Bacillus altitudinis HM-12, isolated from ferromanganese ore tailings, can resist up to 1200 mM Mn(II) when exposed to concentrations from 50 mM to 1400 mM. HM-12 exhibited high Mn(II) removal efficiency (90.6 %). We report the transcriptional profile of HM-12 using RNA-Seq and found 423 upregulated and 536 downregulated differentially expressed genes (DEGs) compared to the control. Gene Ontology analysis showed that DEGs were mainly linked with transporter activity, binding, catalytic activity in molecular function, cellular anatomical entity in cellular component, cellular process, and metabolic process. Kyoto Encyclopedia of Genes and Genomes analysis showed that DEGs were mostly mapped to membrane transport, signal transduction, carbohydrate and amino acid metabolism, energy metabolism, and cellular community pathways. Transport analysis showed that two manganese importer systems, mntH and mntABC, were significantly downregulated. The manganese efflux genes (mneS, yceF and ykoY) exhibited significant upregulation. Manganese homeostasis seems to be subtly regulated by manganese uptake and efflux genes. Moreover, it was found that copA as a Mn(II) oxidase gene and a copper chaperone gene copZ were considerably upregulated by signal transduction analysis. csoR encoding a transcriptional repressor which can regulate the copZA operon was upregulated. The strong Mn(II) oxidizing activity of HM-12 was also confirmed by physicochemical characterization.
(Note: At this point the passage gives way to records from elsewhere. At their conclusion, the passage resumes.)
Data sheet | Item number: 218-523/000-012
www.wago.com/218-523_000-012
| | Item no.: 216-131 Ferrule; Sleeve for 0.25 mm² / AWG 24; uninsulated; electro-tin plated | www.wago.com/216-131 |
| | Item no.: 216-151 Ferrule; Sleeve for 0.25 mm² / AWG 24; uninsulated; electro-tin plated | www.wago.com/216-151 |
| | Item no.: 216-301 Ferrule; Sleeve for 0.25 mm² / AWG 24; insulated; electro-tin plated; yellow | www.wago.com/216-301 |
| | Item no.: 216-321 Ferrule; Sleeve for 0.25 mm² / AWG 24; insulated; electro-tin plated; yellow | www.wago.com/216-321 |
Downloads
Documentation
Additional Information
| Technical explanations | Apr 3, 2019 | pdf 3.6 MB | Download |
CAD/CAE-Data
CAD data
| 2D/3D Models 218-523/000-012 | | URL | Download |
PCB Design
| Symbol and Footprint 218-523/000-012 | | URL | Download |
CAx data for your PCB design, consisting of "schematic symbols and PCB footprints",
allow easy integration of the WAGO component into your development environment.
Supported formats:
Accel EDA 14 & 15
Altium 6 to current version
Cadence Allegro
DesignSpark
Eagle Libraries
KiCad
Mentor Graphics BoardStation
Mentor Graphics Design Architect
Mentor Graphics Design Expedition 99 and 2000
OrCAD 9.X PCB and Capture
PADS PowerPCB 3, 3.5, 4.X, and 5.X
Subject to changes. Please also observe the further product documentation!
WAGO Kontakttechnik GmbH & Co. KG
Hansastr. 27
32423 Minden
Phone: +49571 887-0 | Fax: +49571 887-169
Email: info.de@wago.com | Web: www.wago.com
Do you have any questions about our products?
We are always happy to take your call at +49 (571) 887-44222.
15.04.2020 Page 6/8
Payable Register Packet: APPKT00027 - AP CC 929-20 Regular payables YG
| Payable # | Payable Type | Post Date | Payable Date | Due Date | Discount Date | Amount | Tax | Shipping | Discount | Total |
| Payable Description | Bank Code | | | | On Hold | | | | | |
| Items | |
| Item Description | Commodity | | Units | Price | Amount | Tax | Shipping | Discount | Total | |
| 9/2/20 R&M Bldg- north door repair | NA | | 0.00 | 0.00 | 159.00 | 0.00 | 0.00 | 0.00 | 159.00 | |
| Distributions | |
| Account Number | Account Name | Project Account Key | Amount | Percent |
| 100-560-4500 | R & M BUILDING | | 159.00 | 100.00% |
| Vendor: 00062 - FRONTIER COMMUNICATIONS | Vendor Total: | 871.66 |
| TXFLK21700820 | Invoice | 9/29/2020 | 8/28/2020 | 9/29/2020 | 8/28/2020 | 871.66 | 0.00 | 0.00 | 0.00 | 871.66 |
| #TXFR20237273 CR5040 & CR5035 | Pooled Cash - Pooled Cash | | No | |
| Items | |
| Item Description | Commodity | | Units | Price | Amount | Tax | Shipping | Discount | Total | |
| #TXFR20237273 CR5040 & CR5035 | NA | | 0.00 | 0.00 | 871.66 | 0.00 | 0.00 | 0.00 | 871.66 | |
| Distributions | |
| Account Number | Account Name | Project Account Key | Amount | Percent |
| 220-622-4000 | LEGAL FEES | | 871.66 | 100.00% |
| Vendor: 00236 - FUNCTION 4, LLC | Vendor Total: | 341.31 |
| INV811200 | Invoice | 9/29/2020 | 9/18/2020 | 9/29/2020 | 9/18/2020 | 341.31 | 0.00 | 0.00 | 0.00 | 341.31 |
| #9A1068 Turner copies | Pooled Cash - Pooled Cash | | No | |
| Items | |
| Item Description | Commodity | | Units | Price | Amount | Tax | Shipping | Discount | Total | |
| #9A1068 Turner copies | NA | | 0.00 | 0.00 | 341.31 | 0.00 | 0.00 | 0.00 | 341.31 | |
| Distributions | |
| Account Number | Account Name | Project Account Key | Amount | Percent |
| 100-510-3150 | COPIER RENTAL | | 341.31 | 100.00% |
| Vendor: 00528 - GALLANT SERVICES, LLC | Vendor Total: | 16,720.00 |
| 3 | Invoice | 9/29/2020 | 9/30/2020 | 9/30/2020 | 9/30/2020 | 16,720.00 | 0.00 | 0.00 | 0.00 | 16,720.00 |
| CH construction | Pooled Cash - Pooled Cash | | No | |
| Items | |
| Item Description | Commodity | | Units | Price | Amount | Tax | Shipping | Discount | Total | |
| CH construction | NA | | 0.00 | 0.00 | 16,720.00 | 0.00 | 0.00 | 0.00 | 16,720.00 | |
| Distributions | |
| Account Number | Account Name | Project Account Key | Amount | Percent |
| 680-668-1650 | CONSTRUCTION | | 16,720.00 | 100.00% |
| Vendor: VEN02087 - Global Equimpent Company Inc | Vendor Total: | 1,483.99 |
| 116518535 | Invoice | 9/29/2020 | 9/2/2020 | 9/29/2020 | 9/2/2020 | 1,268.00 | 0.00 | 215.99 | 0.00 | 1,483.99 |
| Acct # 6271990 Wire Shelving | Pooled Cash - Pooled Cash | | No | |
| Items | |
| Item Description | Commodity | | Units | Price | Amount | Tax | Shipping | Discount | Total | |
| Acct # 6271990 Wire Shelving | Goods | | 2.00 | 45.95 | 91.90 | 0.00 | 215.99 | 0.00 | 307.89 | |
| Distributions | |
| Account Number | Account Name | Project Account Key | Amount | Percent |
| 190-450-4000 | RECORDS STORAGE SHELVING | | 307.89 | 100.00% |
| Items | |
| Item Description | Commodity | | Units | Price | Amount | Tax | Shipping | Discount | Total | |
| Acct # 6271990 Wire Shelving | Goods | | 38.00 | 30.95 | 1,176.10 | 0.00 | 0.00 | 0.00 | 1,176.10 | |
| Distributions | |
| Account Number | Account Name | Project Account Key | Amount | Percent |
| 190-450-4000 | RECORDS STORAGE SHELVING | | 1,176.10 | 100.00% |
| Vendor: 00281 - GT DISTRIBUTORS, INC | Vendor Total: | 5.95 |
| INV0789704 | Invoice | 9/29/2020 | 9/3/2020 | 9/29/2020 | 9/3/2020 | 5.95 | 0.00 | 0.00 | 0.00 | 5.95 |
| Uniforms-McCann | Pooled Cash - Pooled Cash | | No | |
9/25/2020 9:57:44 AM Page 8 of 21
In metabolism and environmental information processing, yjqC encoding manganese catalase was significantly upregulated, while katE and katX encoding heme catalases were significantly downregulated. The antioxidant gene pcaC was significantly upregulated, but ykuU encoding alkyl hydroperoxide reductase, yojM encoding superoxide dismutase, and perR encoding redox-sensing transcriptional repressor were downregulated. These results highlight the oxidative activity of HM-12 by regulating the transcription of oxidase, catalase, peroxidase, and superoxide dismutase to sense the cellular redox status and prevent Mn(II) intoxication. This study provides relevant information on the biological tolerance and oxidation mechanisms in response to Mn(II) stress.